From a scammer perspective, the use of AI to replicate people isn't anything new, but isn't (yet) at the described level. Voice replication is already commonplace and in most cases only takes a few audio clips to simulate a somewhat lifelike version of a person. Deepfakes became the evolution of this, using video footage and being able to not only transplant somebodies face onto the body in another video, but now, to generate a completely fake video of someone based on sample footage of them and a described plot / script. Taking this further (though still currently in its infancy) is training a LLM based on the conversational history of a user (be it their instant messaging / emails / social media posts), to the point of being able to simulate their mannerisms in conversation. An example of how this would be leveraged is to have a friend message you stating how a bad event had occurred and while trying to pick up the pieces they really needed financial assistance. Their spelling / grammar would look no different than usual, nor would their pauses between responses (and the responses themselves), setting off no alarm bells when you read the conversation over and over. As it looks so genuine the funds are sent to the scammer, as even a short telephone call to confirm everything sounded genuine (thanks to the AI being able to synthesise their voice accurately).

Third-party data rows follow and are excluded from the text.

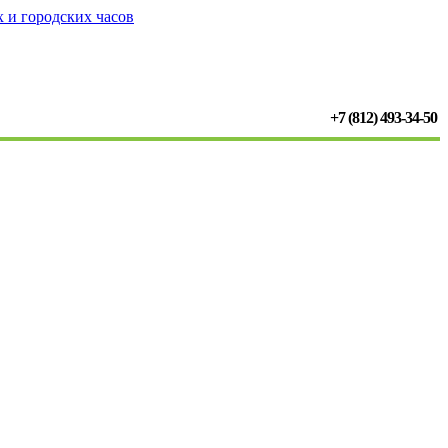
+7 (812) 493-34-50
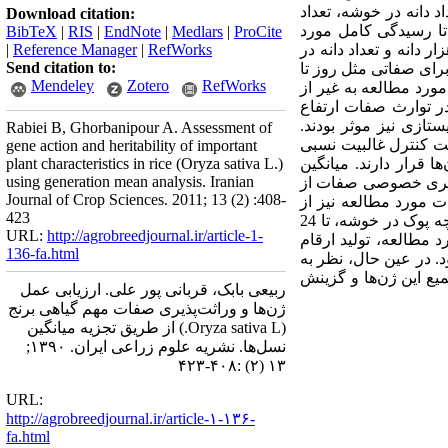
 دانه در خوشه، تعداد
Download citation:
کرد دانه، روز تا 50 درصد گل‌دهی و روز تا رسیدگی کامل مورد
BibTeX
|
RIS
|
EndNote
|
Medlars
|
ProCite
 دانه و تعداد دانه در
RefWorks
|
Reference Manager
|
Send citation to:
برای صفاتی مثل روز تا
Mendeley
Zotero
RefWorks
ورد مطالعه به غیر از
در توارث صفات ارتفاع
تازی نیز موثر بودند.
Rabiei B, Ghorbanipour A. Assessment of
و عملکرد دانه تحت کنترل غالبیت نسبی
gene action and heritability of important
قرار دارند. میانگین
plant characteristics in rice (Oryza sativa L.)
using generation mean analysis. Iranian
رصد گل‌دهی و میانگین وراثت‌پذیری خصوصی صفات از
Journal of Crop Sciences. 2011; 13 (2) :408-
ل کننده صفات مورد مطالعه نیز از
423
حداقل یک ژن برای صفات تعداد خوشه در بوته، تعداد خوشه‌چه در خوشه، درصد باروری خوشه و تعداد خوشه‌چه پوک در خوشه، تا 24
URL:
http://agrobreedjournal.ir/article-1-
 مطالعه، تولید ارقام
136-fa.html
. در عین حال، نظر به
میع این ژن‌ها و گزینش
ربیعی بابک، قربانی پور علی. ارزیابی عمل
ژن‌ها و وراثت‌پذیری صفات مهم گیاهی برنج
(Oryza sativa L.) از طریق تجزیه میانگین
نسل‌ها. نشریه علوم زراعی ایران. ۱۳۹۰;
۱۳ (۲) :۴۰۸-۴۲۳
URL:
http://agrobreedjournal.ir/article-۱-۱۳۶-
fa.html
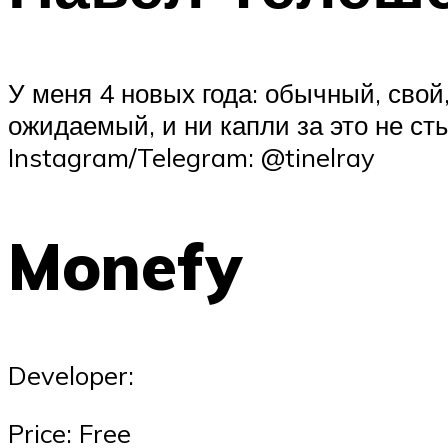
У меня 4 новых года: обычный, св
ожидаемый, и ни капли за это не ст
Instagram/Telegram: @tinelray
Monefy
Developer:
Price: Free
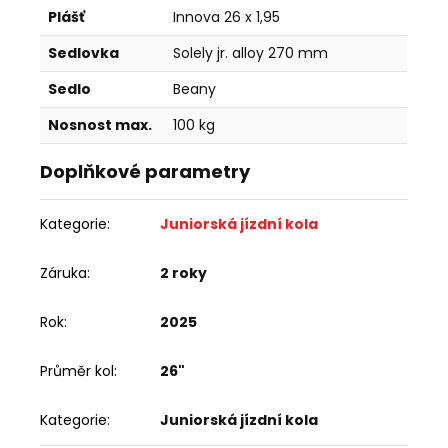
Plášť
Innova 26 x 1,95
Sedlovka
Solely jr. alloy 270 mm
Sedlo
Beany
Nosnost max.
100 kg
Doplňkové parametry
Kategorie
:
Juniorská jízdní kola
Záruka
:
2 roky
Rok
:
2025
Průměr kol
:
26"
Kategorie
:
Juniorská jízdní kola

An interesting take on all of the above (and there are many), is how this evolution of LLMs / AIs could reach the point where it does threaten peoples jobs (at least those who work digitally). Despite the hype from the press, at present the standard AI assistants that exist can be thought of as (somewhat) intuitive autocompletes. In some scenarios they can be very helpful, in others they provide poor answers that make things worse. The view of completely replacing a person with one is risky and in most cases will result in bad things happening. While things are improving, the direction of travel (aligned with this article) may be an important factor. Instead of a few mainstream AIs that have lots of knowledge (and apply them in the same way for the most part), replicating the personas of your top performers (or an amalgamation of all of them), and then running them in an environment where they perform checks against each other (and learn from these interactions) might produce better results (as it mimics the human element). You also gain the ability to see how the combination of models perform when working with each other, and can then switch out a model if it isn't a 'team player'. As each model emulates the persona it was based on, the style of its output may align more with expectations (even to a simple level of expected code documentation).

The future of AI will be interesting to say the least, and I'm genuinely curious (and concerned) to see what direction it goes in / how it gets used in the long-term.